The aim of this study was to determine the impact of abdominal prehospital ultrasound (PHUS) on patient care in a Dutch physician-staffed Helicopter Emergency Medical Service (HEMS) and to determine its diagnostic performance.We carried out a retrospective analysis of abdominal ultrasound (US) examinations performed by the HEMS of Nijmegen, the Netherlands, from January 2007 until December 2016. Data including patient demographics, type of incident, abdominal US findings, impact on treatment decisions, and the physicians' narrative report were retrieved from the HEMS database and analyzed. PHUS diagnostic performance was compared with computed tomography scan or laparotomy.Of 17 077 recorded scrambles and 8699 patients treated, 1583 underwent 1631 abdominal US examinations. After eliminating missing data, 251 impacts on treatment in 194 out of 1539 PHUS examinations were identified (12.6%, 95% confidence interval: 10.9-14.3). This affected 188 out of 1495 (12.6%) patients.

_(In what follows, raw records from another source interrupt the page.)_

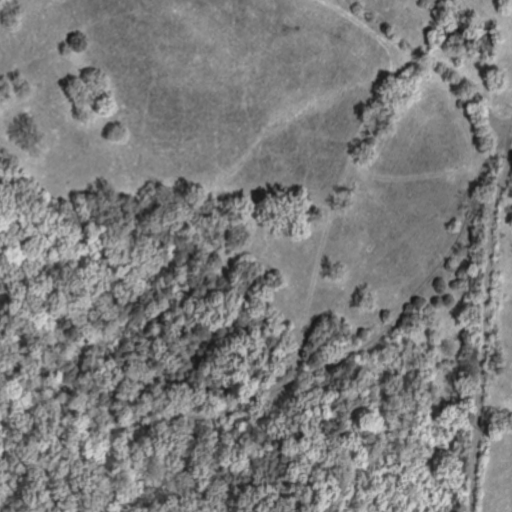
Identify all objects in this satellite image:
road: (511, 143)
road: (485, 330)
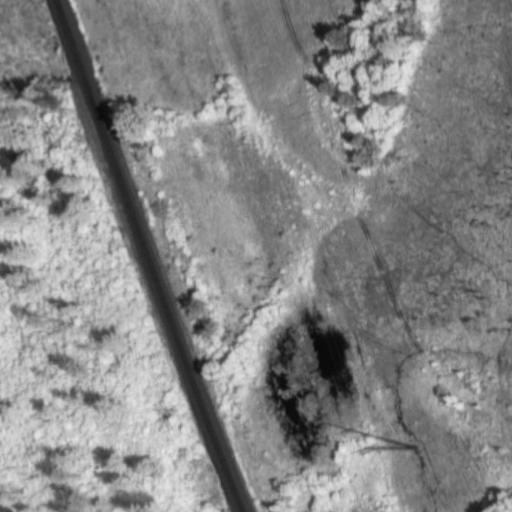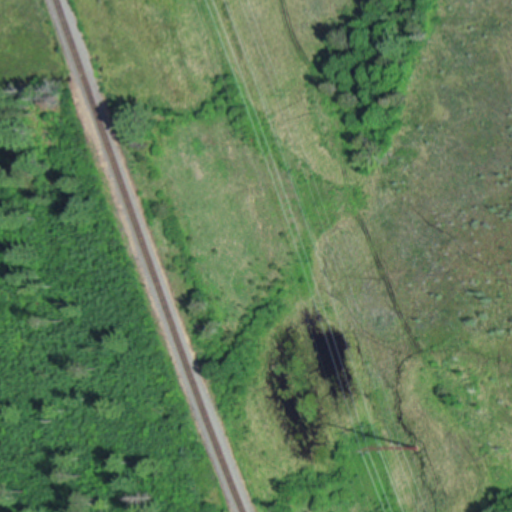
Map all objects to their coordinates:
railway: (146, 256)
power tower: (417, 450)
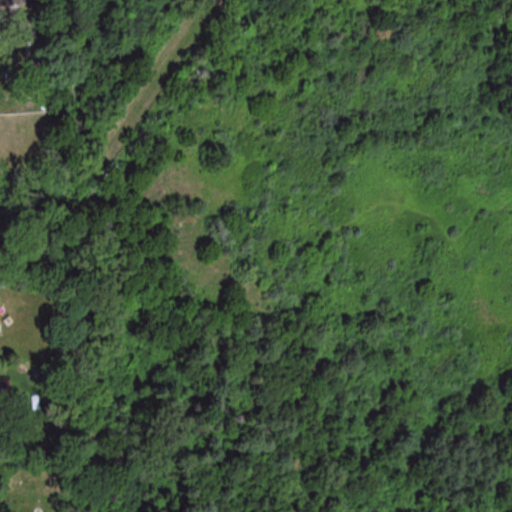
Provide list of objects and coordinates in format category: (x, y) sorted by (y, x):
building: (14, 10)
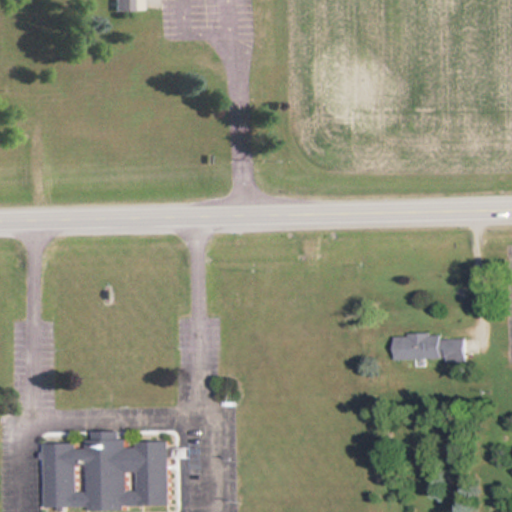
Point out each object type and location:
road: (256, 212)
building: (431, 347)
building: (441, 349)
building: (119, 473)
building: (113, 474)
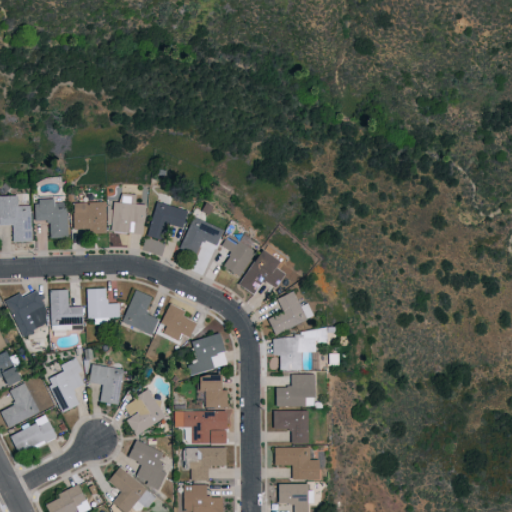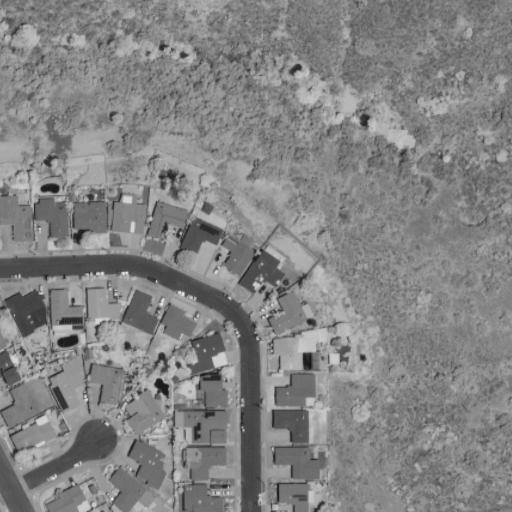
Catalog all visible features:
building: (126, 214)
building: (50, 215)
building: (87, 215)
building: (14, 217)
building: (163, 218)
building: (198, 235)
building: (235, 254)
building: (260, 272)
road: (215, 300)
building: (98, 304)
building: (26, 311)
building: (62, 311)
building: (137, 312)
building: (287, 312)
building: (174, 321)
building: (1, 342)
building: (292, 347)
building: (6, 369)
building: (105, 381)
building: (64, 384)
building: (210, 390)
building: (294, 391)
building: (17, 405)
building: (141, 411)
building: (290, 423)
building: (202, 425)
building: (30, 434)
building: (202, 460)
building: (294, 461)
building: (145, 462)
road: (58, 470)
road: (11, 488)
building: (128, 491)
building: (292, 495)
building: (197, 499)
building: (65, 501)
building: (91, 511)
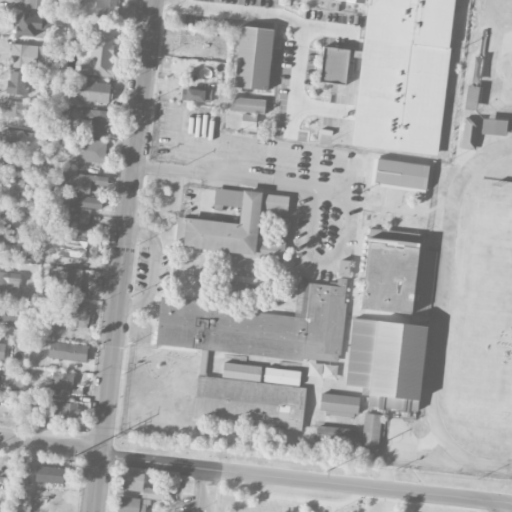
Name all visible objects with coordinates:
building: (32, 4)
building: (106, 7)
road: (278, 16)
building: (28, 25)
building: (188, 38)
building: (217, 49)
building: (99, 53)
building: (27, 56)
building: (253, 58)
park: (495, 62)
building: (333, 65)
building: (402, 75)
building: (16, 83)
building: (93, 92)
building: (197, 95)
building: (247, 105)
building: (17, 109)
building: (248, 121)
building: (94, 123)
building: (493, 127)
building: (469, 134)
building: (12, 141)
building: (89, 150)
building: (399, 174)
road: (239, 178)
building: (83, 188)
building: (12, 189)
building: (227, 197)
building: (0, 210)
track: (459, 211)
building: (85, 224)
road: (128, 224)
building: (179, 229)
building: (239, 229)
building: (8, 242)
building: (83, 250)
building: (427, 263)
building: (343, 268)
building: (389, 274)
building: (10, 281)
building: (65, 281)
building: (8, 315)
building: (78, 317)
park: (484, 323)
building: (261, 326)
building: (2, 351)
building: (68, 352)
building: (386, 363)
building: (203, 365)
building: (314, 370)
building: (243, 372)
building: (281, 376)
building: (60, 384)
track: (446, 397)
building: (338, 404)
building: (65, 410)
building: (371, 433)
building: (335, 436)
road: (51, 443)
road: (101, 452)
power tower: (72, 455)
power tower: (326, 471)
building: (50, 475)
road: (306, 479)
road: (97, 483)
building: (136, 484)
road: (201, 489)
building: (129, 504)
road: (498, 507)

The four main categories of treatment decisions impacted by PHUS were information provided to the destination hospital (45.4%); mode of transportation (23.5%); choice of destination hospital (13.1%); and fluid management (11.6%). The sensitivity of prehospital abdominal US for hemoperitoneum was 31.3%, specificity was 96.7%, and accuracy was 82.1%.Abdominal PHUS in our setting impacts treatment decisions significantly. Therefore, it is a valuable tool in the Dutch HEMS setting and probably beyond.